Dr. Houssona said he reassured Private Lynch that he was duty-bound to help her. "I told Jessica that our relationship was as a doctor to a patient. I made her understand that it was no more and no less than that."
Over the next few days, as she started to heal, Private Lynch opened to up Dr. Houssona and his colleague, Dr. Anmar Uday, also 24, both of whom speak English.
"I was very impressed by how brave she was," Dr. Uday said. "Even lying in her bed, she told us all she wanted ?- aside from orange juice ?- was to get back to her unit. She wanted to wear her uniform again."
"She was also very truthful," he went on. "I asked her if she liked the Iraqi people, but she said, no, she hated them."
With her blond hair, blue eyes and disarming manner, Private Lynch enchanted the hospital staff, the doctors said. She made jokes, teasing Dr. Houssona that her injuries would help her lose weight.
"I told her I felt like a brother to her," he said. "But she told me I was more like her mother than her brother."

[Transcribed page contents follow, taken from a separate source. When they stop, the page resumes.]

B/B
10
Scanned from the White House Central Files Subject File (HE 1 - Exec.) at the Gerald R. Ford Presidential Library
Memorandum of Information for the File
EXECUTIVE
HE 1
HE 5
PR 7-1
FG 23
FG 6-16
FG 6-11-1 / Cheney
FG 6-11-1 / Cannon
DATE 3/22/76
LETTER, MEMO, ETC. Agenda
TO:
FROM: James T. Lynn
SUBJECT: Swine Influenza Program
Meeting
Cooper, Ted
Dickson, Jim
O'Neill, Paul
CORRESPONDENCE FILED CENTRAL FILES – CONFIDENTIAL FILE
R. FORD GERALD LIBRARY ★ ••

Private Lynch was kept alone in a single room, where her nurses would sing her to sleep each night. But as the shelling and shooting intensified near Nasiriya, her doctors moved her to a crowded ward. It was better to hide her in plain sight, they said. After all, as the Americans drew near, Iraqi intelligence agents were certain to take her away.
"When they showed up, I had the nurses tell them she was dead," Dr. Houssona said. "They asked the nurses, `So where is the cadaver?' They told them so many people had died at the hospital that we simply threw the bodies out the door."
Sensing the end was near, the doctors devised a plan. They hired a driver to sneak Private Lynch in an ambulance to an American checkpoint. But when the driver drew near to the American troops, they stopped his car and turned it around before the driver had a chance to speak.
"So we waited," Dr. Houssona said.
They did not have long to wait. Two days later, close to midnight, there was a deafening explosion just beyond the hospital grounds. The thudding staccato of helicopter rotors sounded in the darkness. The American Special Forces had arrived.
The soldiers stormed the hospital, working slowly down the halls. They detained four doctors at gunpoint, Dr. Houssona said, binding their hands with plastic ties.
As one team rescued Private Lynch, he said, a second searched for Iraqi troops and a third dug up the remains of nine bodies, thought to be other American prisoners who were buried on the grounds. All told, the mission took four hours. They vanished just as swiftly as they arrived.
These days, Dr. Houssona and Dr. Uday are struggling to treat Iraqi patients in a hospital lacking the most basic medical supplies. They have not forgotten Jessica Lynch.
"If I could talk to her," Dr. Uday said, "I would wish her a happy life." Dr. Houssona had a message of his own. "I would tell her I miss her," he said.
New York Times Article
The Iraqi doctors not only took care of her, they actively tried to get her back to the Americans themselves.